Entre-temps le terrorisme a sévi, et les attentats de Paris du 13 novembre ont provoqué un puissant traumatisme. Le regard à l'égard des migrants s'est assombri encore un peu plus. Selon le Premier ministre français Manuel Valls, « des auteurs ont profité de la crise des réfugiés pour se glisser en France ». Elodie Francart témoigne : « Parmi nos bénévoles, on a directement senti de l'hostilité çà et là. Moins de gens sont venus en aide. Seuls ceux qui étaient déjà actifs à Maximilien sont restés convaincus qu'il fallait poursuivre le travail d'accueil, d'autres ont calé à cause de la présence de ces quelques cas de terroristes fondus dans la masse. Mais la crainte, je l'ai surtout sentie auprès des réfugiés eux-mêmes, qui se demandaient comment, dorénavant, ils allaient être traités. »

Une crainte fondée : aux Etats-Unis, le candidat républicain Donald Trump n'a pas hésité à stigmatiser les musulmans en suggérant de leur interdire l'accès au territoire américain. La Chambre des représentants, à majorité républicaine, a déjà adopté une mesure qui suspendrait l'accueil de réfugiés syriens et irakiens, en dépit de la menace de veto du président Obama. Depuis le début de la guerre en Syrie, seuls 2 000 réfugiés de ce pays ont pu fouler le sol américain.

Si la plateforme citoyenne a décidé de fermer le camp du parc Maximilien après un mois, ce fut pour « refuser de servir d'alibi à l'inaction des autorités ». Le flux des migrants ne s'est pas arrêté pour autant. « On se retrouve parfois avec un nombre de 80 à 400 personnes à reloger, et comme les places manquent, même dans les logements alternatifs, certains sont obligés de dormir dehors dans le froid, constate Elodie Francart.

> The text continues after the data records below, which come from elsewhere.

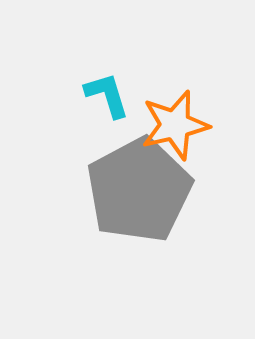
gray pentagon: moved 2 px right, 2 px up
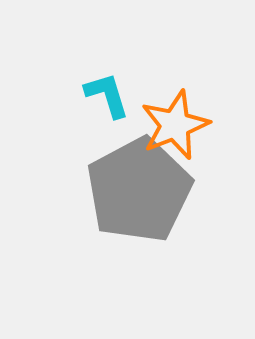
orange star: rotated 8 degrees counterclockwise
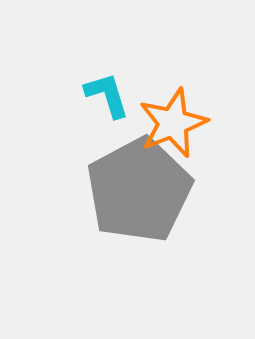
orange star: moved 2 px left, 2 px up
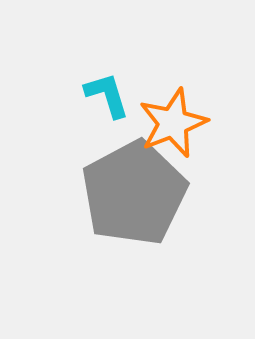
gray pentagon: moved 5 px left, 3 px down
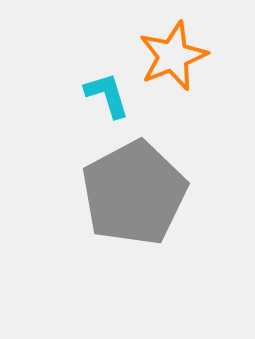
orange star: moved 67 px up
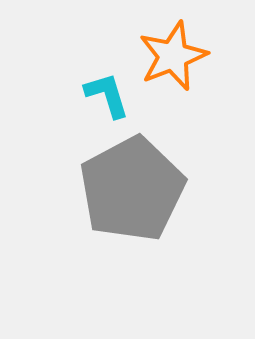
gray pentagon: moved 2 px left, 4 px up
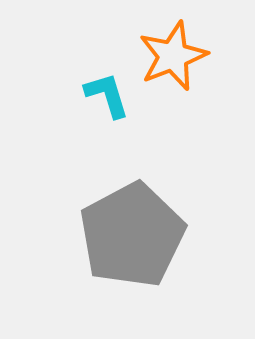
gray pentagon: moved 46 px down
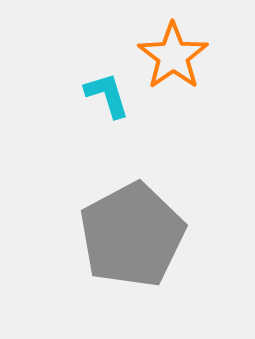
orange star: rotated 14 degrees counterclockwise
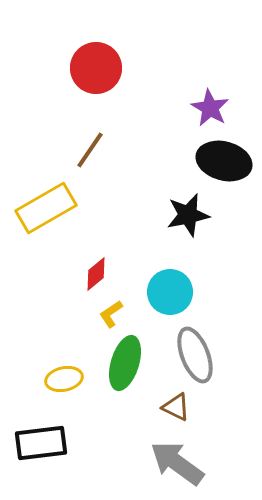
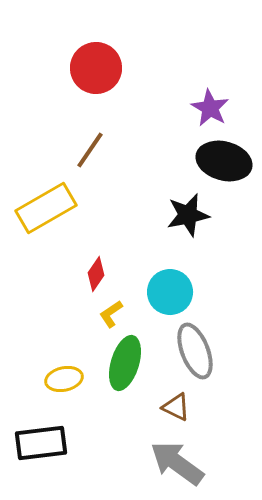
red diamond: rotated 16 degrees counterclockwise
gray ellipse: moved 4 px up
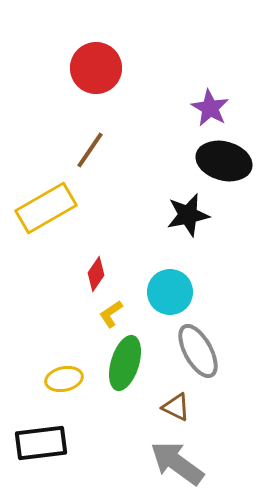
gray ellipse: moved 3 px right; rotated 8 degrees counterclockwise
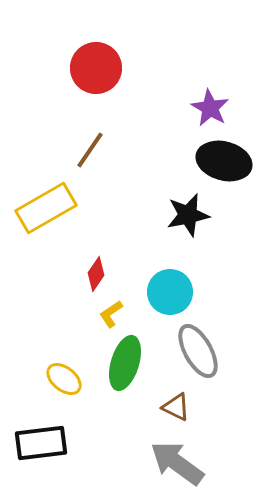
yellow ellipse: rotated 51 degrees clockwise
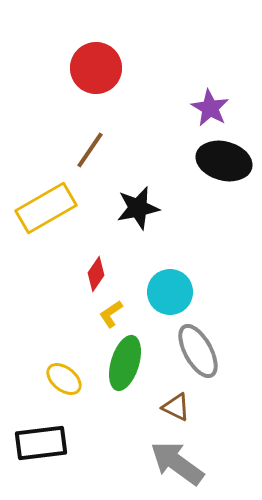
black star: moved 50 px left, 7 px up
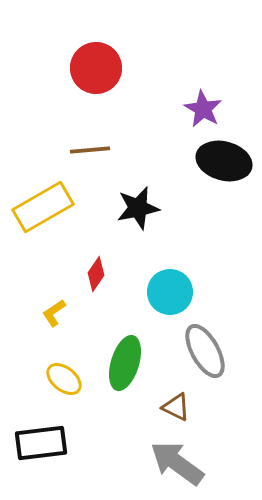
purple star: moved 7 px left, 1 px down
brown line: rotated 51 degrees clockwise
yellow rectangle: moved 3 px left, 1 px up
yellow L-shape: moved 57 px left, 1 px up
gray ellipse: moved 7 px right
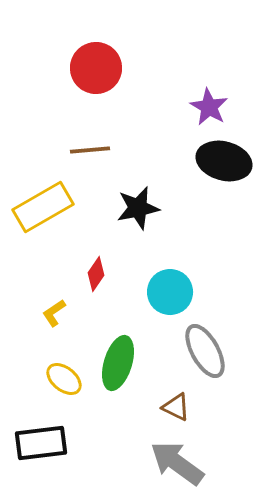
purple star: moved 6 px right, 2 px up
green ellipse: moved 7 px left
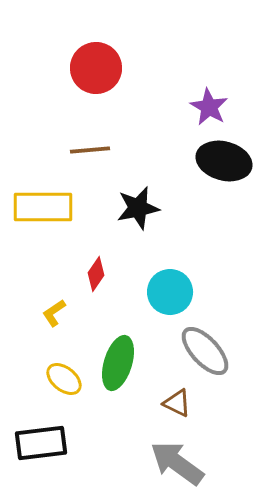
yellow rectangle: rotated 30 degrees clockwise
gray ellipse: rotated 14 degrees counterclockwise
brown triangle: moved 1 px right, 4 px up
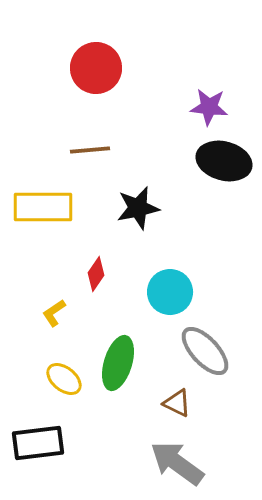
purple star: rotated 24 degrees counterclockwise
black rectangle: moved 3 px left
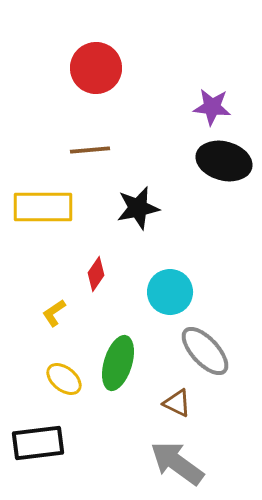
purple star: moved 3 px right
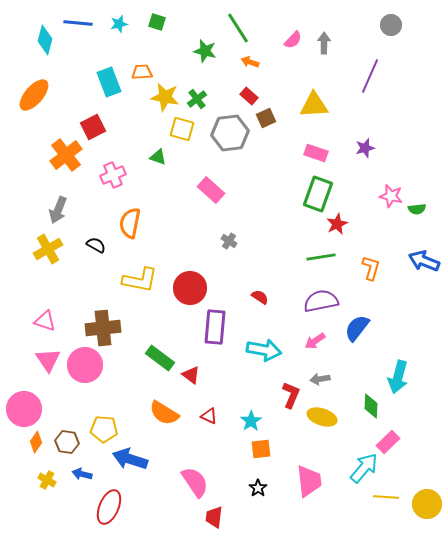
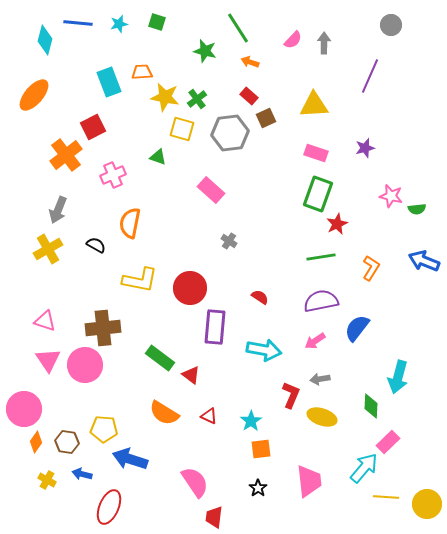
orange L-shape at (371, 268): rotated 15 degrees clockwise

Heureusement que les ONG et les citoyens se mobilisent, sinon la situation serait catastrophique. » La jeune femme travaille actuellement sur un projet, soutenu par MSF, de mise en réseau des initiatives en Europe à destination des migrants. Objectif : les aider dans leur cheminement tout en les libérant de l'emprise des passeurs.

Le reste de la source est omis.